Las simulaciones reprodujeron estructuras presentes en la naturaleza

Uno de los aspectos que más llamó la atención de los investigadores fue que las estructuras generadas por la inteligencia artificial guardaban una notable semejanza con sistemas visuales existentes en diversos organismos.

Durante las simulaciones aparecieron configuraciones equivalentes a:

  • Fotorreceptores dispersos.
  • Ojos simples tipo cámara.
  • Ojos compuestos similares a los de algunos insectos.

Para Dan-Eric Nilsson, uno de los resultados más sorprendentes fue comprobar que estas soluciones evolutivas aparecieron incluso dentro de un entorno extremadamente simplificado.

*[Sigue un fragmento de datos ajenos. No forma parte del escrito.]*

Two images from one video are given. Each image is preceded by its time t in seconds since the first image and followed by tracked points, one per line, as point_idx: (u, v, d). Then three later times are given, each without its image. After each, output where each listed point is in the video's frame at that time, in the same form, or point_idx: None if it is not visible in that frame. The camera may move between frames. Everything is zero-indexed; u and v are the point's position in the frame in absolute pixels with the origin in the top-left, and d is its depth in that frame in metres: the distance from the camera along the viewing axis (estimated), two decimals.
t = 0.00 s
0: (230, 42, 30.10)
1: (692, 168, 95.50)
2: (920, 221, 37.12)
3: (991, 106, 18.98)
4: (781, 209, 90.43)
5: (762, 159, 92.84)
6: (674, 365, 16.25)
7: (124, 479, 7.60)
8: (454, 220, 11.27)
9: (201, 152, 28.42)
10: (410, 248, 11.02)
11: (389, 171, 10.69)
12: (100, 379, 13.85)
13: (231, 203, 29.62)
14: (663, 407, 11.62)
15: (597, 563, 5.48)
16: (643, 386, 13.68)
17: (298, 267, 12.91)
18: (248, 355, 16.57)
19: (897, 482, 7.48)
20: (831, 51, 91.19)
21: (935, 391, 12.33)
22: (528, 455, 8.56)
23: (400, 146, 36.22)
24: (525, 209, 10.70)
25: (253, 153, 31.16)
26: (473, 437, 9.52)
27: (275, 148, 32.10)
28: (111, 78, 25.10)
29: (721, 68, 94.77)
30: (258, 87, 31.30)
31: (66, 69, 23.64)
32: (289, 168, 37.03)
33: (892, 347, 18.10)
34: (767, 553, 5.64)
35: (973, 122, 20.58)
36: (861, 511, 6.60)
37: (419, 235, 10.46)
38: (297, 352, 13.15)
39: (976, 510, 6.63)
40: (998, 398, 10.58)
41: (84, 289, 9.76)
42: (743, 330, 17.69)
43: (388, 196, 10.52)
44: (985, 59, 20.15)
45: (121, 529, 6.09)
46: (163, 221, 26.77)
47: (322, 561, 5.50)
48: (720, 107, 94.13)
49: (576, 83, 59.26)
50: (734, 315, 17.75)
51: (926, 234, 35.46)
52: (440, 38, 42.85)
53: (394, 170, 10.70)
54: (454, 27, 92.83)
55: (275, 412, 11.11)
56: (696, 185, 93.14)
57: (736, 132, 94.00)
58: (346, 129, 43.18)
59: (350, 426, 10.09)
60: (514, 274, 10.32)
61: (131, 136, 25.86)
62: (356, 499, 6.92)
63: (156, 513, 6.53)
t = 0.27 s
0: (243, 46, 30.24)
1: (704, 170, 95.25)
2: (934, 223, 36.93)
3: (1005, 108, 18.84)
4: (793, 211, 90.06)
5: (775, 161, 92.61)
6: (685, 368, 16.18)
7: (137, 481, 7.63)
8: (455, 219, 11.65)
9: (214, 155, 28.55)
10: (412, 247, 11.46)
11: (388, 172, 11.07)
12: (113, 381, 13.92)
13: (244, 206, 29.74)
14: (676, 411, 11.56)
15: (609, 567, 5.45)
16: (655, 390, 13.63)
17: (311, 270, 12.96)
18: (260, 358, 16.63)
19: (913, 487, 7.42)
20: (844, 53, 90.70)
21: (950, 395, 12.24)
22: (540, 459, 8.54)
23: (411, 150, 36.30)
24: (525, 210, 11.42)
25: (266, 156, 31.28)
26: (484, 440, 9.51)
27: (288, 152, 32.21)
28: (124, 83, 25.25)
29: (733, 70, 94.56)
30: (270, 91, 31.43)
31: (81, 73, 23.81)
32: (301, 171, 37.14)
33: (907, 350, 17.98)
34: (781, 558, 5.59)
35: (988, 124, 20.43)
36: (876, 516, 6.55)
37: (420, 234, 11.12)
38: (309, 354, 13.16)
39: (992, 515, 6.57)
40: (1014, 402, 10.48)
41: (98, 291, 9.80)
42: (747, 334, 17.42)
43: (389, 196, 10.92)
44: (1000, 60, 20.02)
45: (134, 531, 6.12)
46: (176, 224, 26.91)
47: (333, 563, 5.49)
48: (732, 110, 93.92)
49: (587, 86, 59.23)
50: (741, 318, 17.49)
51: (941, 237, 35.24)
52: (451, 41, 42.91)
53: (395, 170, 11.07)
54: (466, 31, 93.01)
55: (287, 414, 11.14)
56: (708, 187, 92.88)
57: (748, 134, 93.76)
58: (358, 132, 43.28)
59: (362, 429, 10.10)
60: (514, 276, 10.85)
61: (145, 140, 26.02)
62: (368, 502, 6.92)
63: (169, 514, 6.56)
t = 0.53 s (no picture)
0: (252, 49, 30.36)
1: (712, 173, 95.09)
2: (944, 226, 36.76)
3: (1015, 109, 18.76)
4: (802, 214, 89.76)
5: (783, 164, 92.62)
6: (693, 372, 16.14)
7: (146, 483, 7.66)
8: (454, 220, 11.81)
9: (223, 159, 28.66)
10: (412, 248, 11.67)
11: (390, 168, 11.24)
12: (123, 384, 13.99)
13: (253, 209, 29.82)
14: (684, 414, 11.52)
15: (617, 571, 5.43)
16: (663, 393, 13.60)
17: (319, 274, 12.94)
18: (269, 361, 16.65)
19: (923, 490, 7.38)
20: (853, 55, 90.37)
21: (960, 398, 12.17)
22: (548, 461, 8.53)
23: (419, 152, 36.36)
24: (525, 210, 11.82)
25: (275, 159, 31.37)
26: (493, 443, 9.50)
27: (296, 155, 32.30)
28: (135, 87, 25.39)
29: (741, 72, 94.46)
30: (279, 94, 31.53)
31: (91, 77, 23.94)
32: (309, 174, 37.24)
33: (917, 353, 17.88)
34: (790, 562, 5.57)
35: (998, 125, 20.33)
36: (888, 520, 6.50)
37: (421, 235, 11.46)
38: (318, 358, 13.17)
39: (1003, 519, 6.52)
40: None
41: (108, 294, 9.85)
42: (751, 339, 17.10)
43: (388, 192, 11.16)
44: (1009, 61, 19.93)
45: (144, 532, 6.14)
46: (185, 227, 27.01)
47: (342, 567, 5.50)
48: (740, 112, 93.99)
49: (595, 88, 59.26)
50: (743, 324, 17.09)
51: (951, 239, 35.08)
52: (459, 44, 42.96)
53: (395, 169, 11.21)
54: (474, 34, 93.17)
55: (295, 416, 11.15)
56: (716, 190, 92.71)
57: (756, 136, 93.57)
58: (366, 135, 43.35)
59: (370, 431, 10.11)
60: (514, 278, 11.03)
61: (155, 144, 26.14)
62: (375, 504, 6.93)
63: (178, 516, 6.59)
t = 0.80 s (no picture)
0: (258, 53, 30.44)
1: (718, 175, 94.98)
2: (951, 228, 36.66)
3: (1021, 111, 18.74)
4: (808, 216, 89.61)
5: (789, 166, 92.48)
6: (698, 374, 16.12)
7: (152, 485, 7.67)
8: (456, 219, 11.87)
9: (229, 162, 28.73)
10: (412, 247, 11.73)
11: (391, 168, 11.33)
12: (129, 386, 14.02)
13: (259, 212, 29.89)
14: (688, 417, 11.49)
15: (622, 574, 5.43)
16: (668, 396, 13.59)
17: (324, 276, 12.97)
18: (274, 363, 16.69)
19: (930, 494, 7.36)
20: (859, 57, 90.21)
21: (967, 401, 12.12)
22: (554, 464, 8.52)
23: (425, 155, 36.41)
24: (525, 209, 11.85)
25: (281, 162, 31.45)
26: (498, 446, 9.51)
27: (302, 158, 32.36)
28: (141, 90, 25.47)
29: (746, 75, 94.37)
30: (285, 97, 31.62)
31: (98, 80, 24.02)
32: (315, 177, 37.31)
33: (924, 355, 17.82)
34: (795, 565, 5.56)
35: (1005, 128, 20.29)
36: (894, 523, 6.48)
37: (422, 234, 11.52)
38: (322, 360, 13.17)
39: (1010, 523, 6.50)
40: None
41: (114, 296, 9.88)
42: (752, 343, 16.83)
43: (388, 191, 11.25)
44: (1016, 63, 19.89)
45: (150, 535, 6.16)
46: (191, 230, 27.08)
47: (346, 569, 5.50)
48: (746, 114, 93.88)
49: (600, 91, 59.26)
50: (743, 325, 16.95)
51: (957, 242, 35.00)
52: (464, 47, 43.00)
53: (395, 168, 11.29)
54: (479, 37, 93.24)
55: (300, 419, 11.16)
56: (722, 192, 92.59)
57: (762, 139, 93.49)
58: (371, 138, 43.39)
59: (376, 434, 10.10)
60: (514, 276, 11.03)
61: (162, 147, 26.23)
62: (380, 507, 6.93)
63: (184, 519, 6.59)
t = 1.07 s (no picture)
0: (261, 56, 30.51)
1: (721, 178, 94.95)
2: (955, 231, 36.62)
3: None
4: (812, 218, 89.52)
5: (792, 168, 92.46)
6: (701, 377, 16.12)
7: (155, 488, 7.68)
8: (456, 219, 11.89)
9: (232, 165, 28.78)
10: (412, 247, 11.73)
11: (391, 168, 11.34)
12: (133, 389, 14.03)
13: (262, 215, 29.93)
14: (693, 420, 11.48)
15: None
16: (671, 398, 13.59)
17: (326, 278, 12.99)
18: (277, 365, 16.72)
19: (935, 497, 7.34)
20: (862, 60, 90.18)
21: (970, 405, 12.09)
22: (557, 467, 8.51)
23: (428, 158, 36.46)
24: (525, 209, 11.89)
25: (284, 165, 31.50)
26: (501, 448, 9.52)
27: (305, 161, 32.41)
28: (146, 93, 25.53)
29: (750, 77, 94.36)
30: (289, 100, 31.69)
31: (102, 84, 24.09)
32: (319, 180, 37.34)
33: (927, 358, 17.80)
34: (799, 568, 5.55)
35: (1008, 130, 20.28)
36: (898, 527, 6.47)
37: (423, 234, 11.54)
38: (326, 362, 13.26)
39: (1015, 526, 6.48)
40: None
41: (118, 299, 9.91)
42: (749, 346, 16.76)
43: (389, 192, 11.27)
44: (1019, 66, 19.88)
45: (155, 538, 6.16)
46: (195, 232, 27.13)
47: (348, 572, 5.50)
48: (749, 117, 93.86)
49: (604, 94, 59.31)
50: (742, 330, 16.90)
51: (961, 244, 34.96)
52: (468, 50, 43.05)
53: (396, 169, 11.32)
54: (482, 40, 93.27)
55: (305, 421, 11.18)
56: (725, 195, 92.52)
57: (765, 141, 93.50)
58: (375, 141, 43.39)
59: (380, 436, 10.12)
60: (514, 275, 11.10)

Los ojos que desarrollaron la IA fue tipo cámara. (Imagen Ilustrativa Infobae)

“Lo más sorprendente fue que los ojos del ordenador se desarrollaron del mismo modo que en los organismos reales, a pesar de que el entorno que creamos era muy simplificado”, señaló.

Qué son los agentes de IA corporizada

El proyecto se apoyó en una tecnología conocida como inteligencia artificial corporizada. Se trata de sistemas que poseen una representación física o virtual capaz de interactuar con el entorno.

A diferencia de otros modelos de IA centrados únicamente en procesar información, estos agentes pueden percibir cambios, adaptarse y desarrollar comportamientos en función de las condiciones que enfrentan.

Gracias a este enfoque, la presión evolutiva puede actuar sobre funciones prácticas y favorecer la aparición de soluciones cada vez más complejas.

Para este experimento, los investigadores usaron agentes de IA coporizada. (Imagen Ilustrativa Infobae)

Las posibles aplicaciones de este descubrimiento

Aunque el estudio tiene una evidente relevancia para la biología evolutiva, sus implicaciones van mucho más allá. Los investigadores consideran que comprender cómo surgen estructuras complejas podría ayudar al diseño de sistemas tecnológicos más resistentes, flexibles y adaptativos.

Además, este tipo de simulaciones podría utilizarse para anticipar soluciones que todavía no existen en la naturaleza o para desarrollar nuevas generaciones de inteligencia artificial capaces de evolucionar de forma autónoma.

“Esto es solo el principio. Utilizando inteligencia artificial, podemos explorar futuros evolutivos potenciales y ver qué soluciones están a la vuelta de la esquina, mucho antes de que la propia naturaleza llegue a ellas”, concluyó Dan-Eric Nilsson.

El experimento demuestra que, incluso dentro de un mundo construido con código, la evolución sigue siendo capaz de producir resultados sorprendentes. Y, en esta ocasión, una inteligencia artificial terminó reproduciendo algunos de los mecanismos que permitieron a los seres vivos desarrollar la capacidad de ver.